For a thumbnail gallery of these images, click here
Scott Daubert/Trek Bicycle Corp
Blue announces windy deal
Blue Competition Cycles will offer customers purchasing its news Triad
multisport/time trial bike an hour in a wind tunnel. The company has partnered
with the A2 Wind Tunnel in Charlotte, North Carolina to help ensure its
customers make the most of their new purchase.
"We know that more than 80 percent of total drag comes from the rider,
not the bike," said Chance Regina of Blue Competition Cycles. "When a
cyclist buys a bike of this caliber, they are clearly serious about speed
and efficiency. We want our Triad customers to get the most from the bike,
so we're giving them the opportunity to do the same type of wind tunnel
optimization as the pros."
Buyers of the Triad, which debuted at the Beijing Olympic Games in August,
will need to complete their registration card in order to be eligible
for the offer. The offer will assist riders with reducing their drag,
according to A2 Wind Tunnel's Mike Giraud.

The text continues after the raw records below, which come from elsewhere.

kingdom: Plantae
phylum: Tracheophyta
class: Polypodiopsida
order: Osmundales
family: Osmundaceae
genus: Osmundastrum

"Anywhere from 70-90 percent of a rider's power output is used to overcome
wind resistance," said Giraud. "Positioning is extremely important for
cyclist to be able to minimize drag while still producing maximum power."
Customers may purchase additional time at the facility at a special,
Roys get Seven rigs
Maureen Bruno Roy
Photo ©: Todd Leister
Cyclo-cross squad MM Racing will be supplied with custom Seven Cycles
IMX 'cross bikes this season, the team has announced. The squad, consisting
of Maureen Bruno Roy and Matt Roy, will be launched this evening in the
United States of America.
"I'm so thrilled to be working with Seven," said Bruno-Roy. "Their attention
to detail, professionalism, and passion not only make for amazing bikes
but also extends beyond the manufacturing and is truly reflected in the
people at Seven Cycles."
The light weight bike features a blend of butted titanium and carbon
fiber and will carry a SRAM Red drive train, Mavic R-Sys Premium wheels
and Michelin tires. The team's next race for 2008 will be at the Erdinger
Gran Prix of Gloucester, October 11-12.
"All of us at Seven Cycles are excited and proud to have Maureen representing
us," said Seven's marketing director Jennifer Miller. "She is a strong
competitor, possessing a high-degree of professionalism. Equally important,
Maureen is friendly and upbeat and is a great ambassador for the sport
and her sponsors."
Bruno Roy is a two-time podium finisher in the Elite Cyclo-cross National
Championships, winner of the Verge New England and Verge Mid-Atlantic
Cyclo-cross Series, and 2006 US Cyclo-cross World Championships team member.
Cycling to help cancer cause
Some of the biggest brand names in world cycling are grouping together
to raise money for breast cancer awareness. Ellsworth, Sycip, Torelli,
Vicious and Rock Lobster have all donated bikes to the Shimano Alfine
Breast Cancer Fundraiser.
The commuter bikes will be auctioned off on EBay in early October, with
all proceeds going to the Young Survival Coalition. YSC is a non-profit
network of breast cancer survivors and supporters dedicated to addressing
the concerns and issues that young women with breast cancer battle on
a daily basis.
"Every one of us is affected by cancer, if not directly," said Ellsworth
Handcrafted Bikes founder Tony Ellsworth. "My aunt battled it this year
and members of my staff also have family members facing these challenges
right now. I look forward to a world where we can all enjoy perfect health
all the time.
"Until that day, Ellsworth wants to do more than just wait, hope and
imagine," he added. "We want to be part of the cure."